__TEXT__
= = = = = = =
RFR JDK-8011200 (was 7143928) : (coll) Optimize for Empty ArrayList and HashMap

Thu Apr 11 22:03:40 UTC 2013

On 04/11/2013 01:33 AM, Vitaly Davidovich wrote:
>
> The null check jumps should be taken care of by branch prediction; as 
> long as they're predictable, penalty on OOO CPU is minimal.  So modern 
> CPUs don't like mispredicted branches I'd say, not just any jump.
>

yes :)
Rémi

> On Apr 10, 2013 7:23 PM, "Remi Forax" <forax at univ-mlv.fr 
> <mailto:forax at univ-mlv.fr>> wrote:
>
>     On 04/10/2013 11:26 PM, Martin Buchholz wrote:
>
>         I'm willing to accept John as an authority on hotspot
>         optimization.
>         I'm surprised that null checks aren't more close to free in
>         part because
>         recent jsr166 code has been introducing more explicit null checks,
>         sometimes in code where the reference being checked is "known"
>         not to be
>         null.
>
>         Martin
>
>
>     null check that are never null are free when the interpreter has
>     never (or rarely) sees a null
>     at a specific callsite because in that case, the JIT doesn't
>     generate a null check and
>     let the CPU/MMU do a fault (the VM has a signal handler to be able
>     to come back from death :)
>
>     If you set a field to null, the profiler will see the null and
>     will not use this optimization,
>     that why in this case, it's better to have an empty array instead
>     of null.
>     BTW, the nullcheck in assembler cost you almost nothing anyway but
>     the jump
>     associated with it has a cost. Modern CPUs do not like to jump.
>
>     Rémi
>
>
>
>         On Wed, Apr 10, 2013 at 11:12 AM, Mike Duigou
>         <mike.duigou at oracle.com <mailto:mike.duigou at oracle.com>>wrote:
>
>             On Apr 9 2013, at 19:56 , Martin Buchholz wrote:
>             The use of an empty array rather than null was suggested
>             by John Rose who
>             said:
>
>             I recommend an empty array rather than null as a sentinel
>             value for two
>             reasons:
>
>             1. The JVM prefers to merge null checks into load or store
>             instructions
>             (so-called "implicit null checks") because it removes an
>             explicit branch.
= = = = = = =
__DATA SUPPLIED__

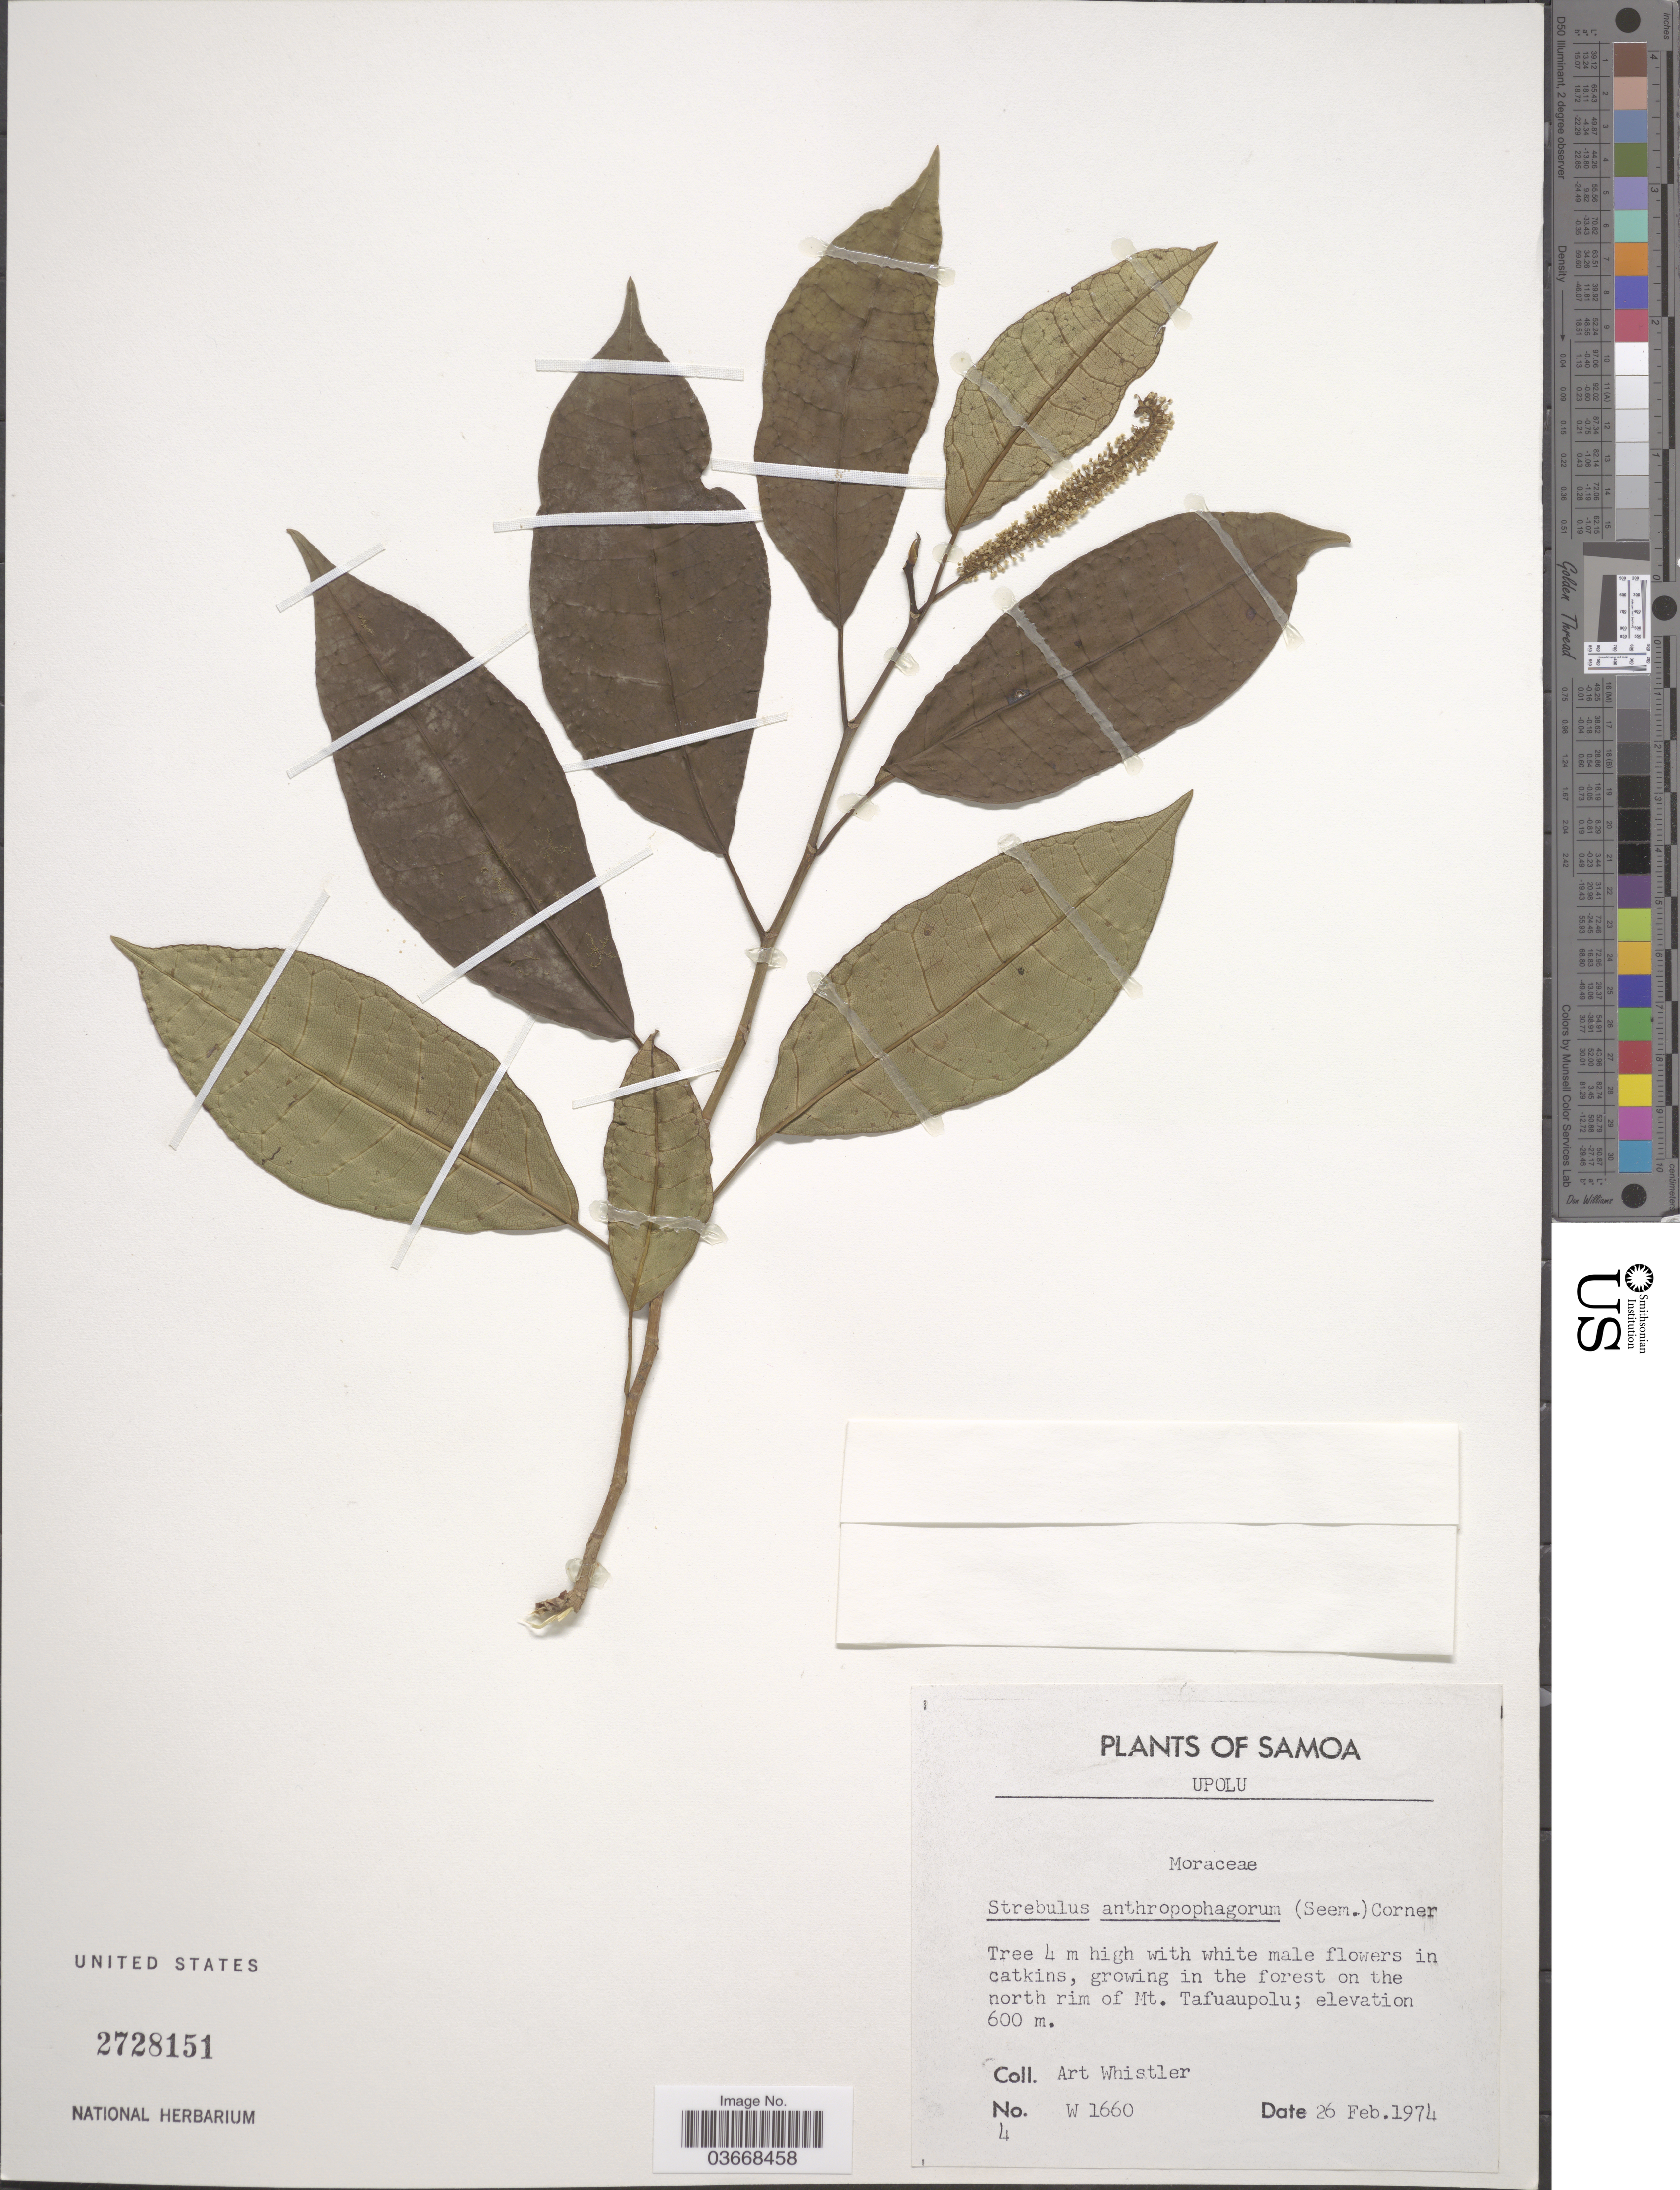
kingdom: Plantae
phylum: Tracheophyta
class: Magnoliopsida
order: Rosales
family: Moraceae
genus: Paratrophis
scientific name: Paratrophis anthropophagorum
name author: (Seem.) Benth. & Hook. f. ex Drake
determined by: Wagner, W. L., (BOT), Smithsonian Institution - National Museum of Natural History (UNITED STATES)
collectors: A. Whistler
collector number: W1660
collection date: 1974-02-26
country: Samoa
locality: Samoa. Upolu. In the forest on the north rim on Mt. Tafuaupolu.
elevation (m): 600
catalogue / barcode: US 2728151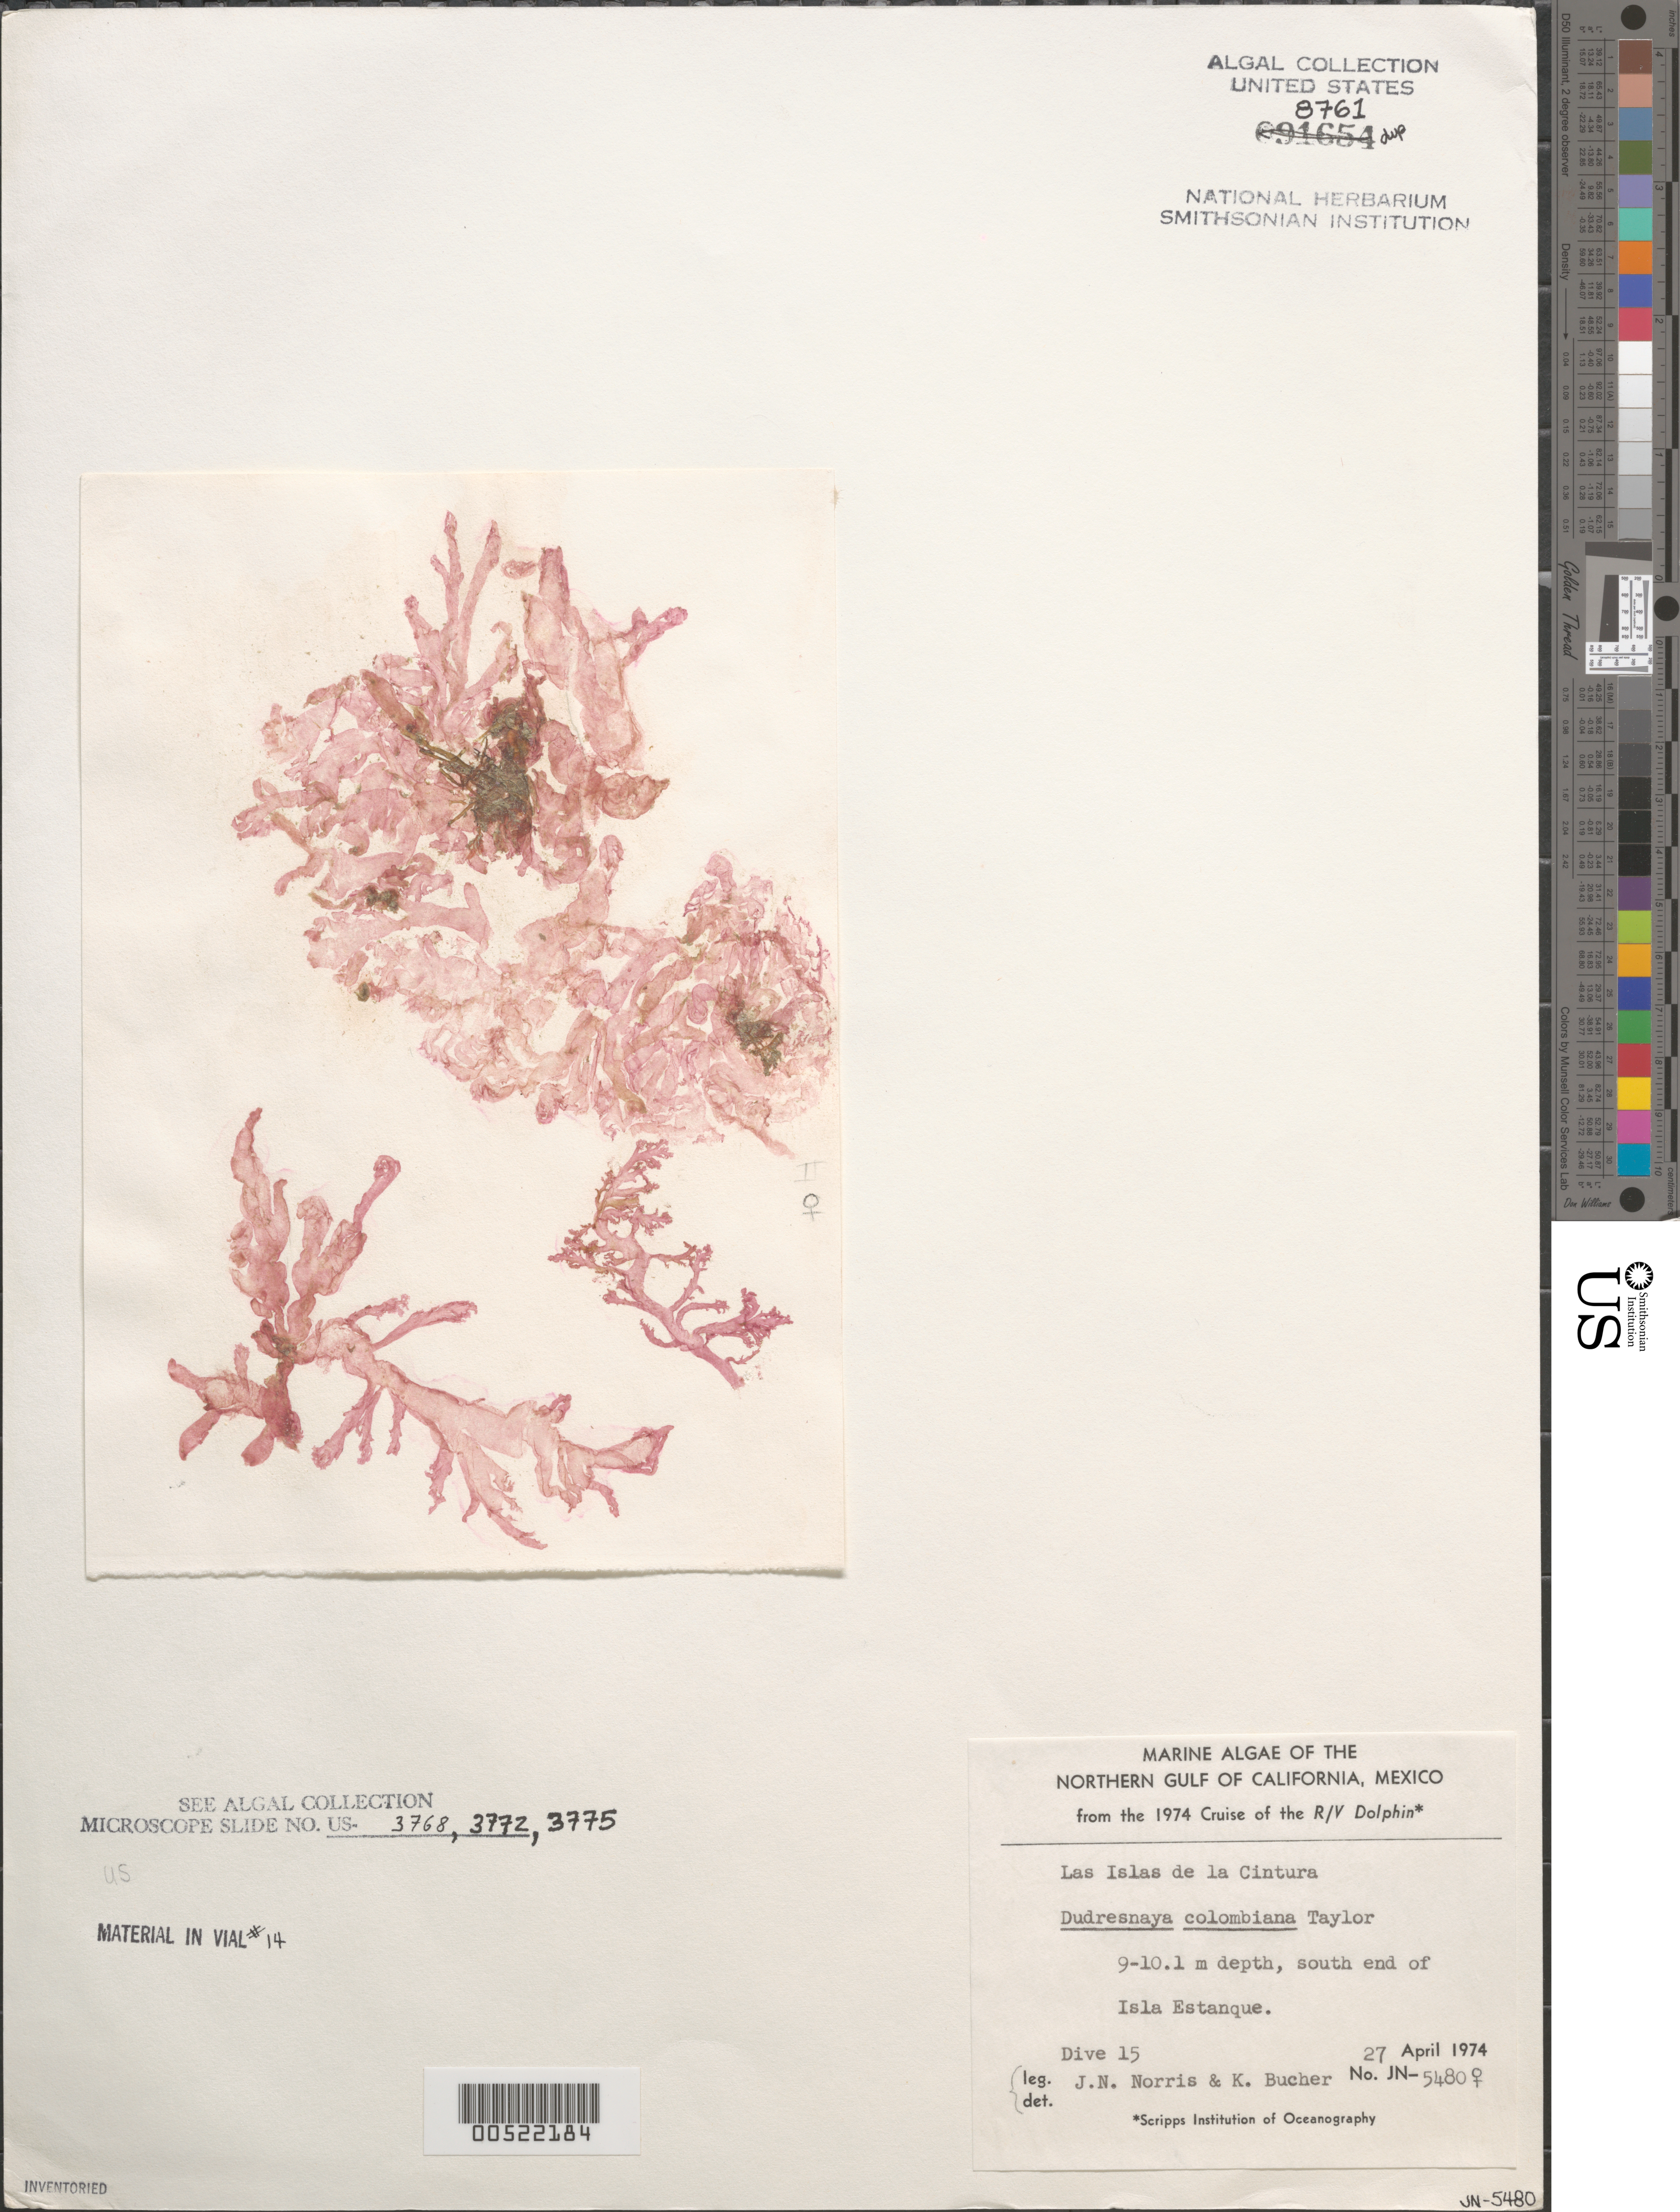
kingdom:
= = = = = = =
__TASKS AND EXERCISES__
1. In the thread on optimizing empty ArrayList and HashMap, who suggested using an empty array rather than null?
2. Write the next part of the thread on optimizing empty ArrayList and HashMap, picking up after its final sentence.

__WRITTEN RESPONSES__
1. John Rose

2.
>             But it only does so if the probability of nulls is zero or
>             very low. But
>             using null as a sentinel for common states (e.g., empty
>             collection) defeats
>             this optimization.
>
>             2. For power-of-two sized structures (HashMap) we can
>             optimize away an
>             array range check in the presence of a zero-length check.
>
>             Since most uses of a variable-sized collection load and
>             test the array
>             length, the sentinel check can easily be overloaded onto
>             this test. If null
>             is not used, then the (safety-mandated) null check is
>             (usually) merged into
>             the load of the length. If the table is
>             power-of-two-sized, then only the
>             zero check remains, and the array range check may be
>             removed. This is
>             thought to be the best code for a frequent load from a
>             possibly-empty
>             collection.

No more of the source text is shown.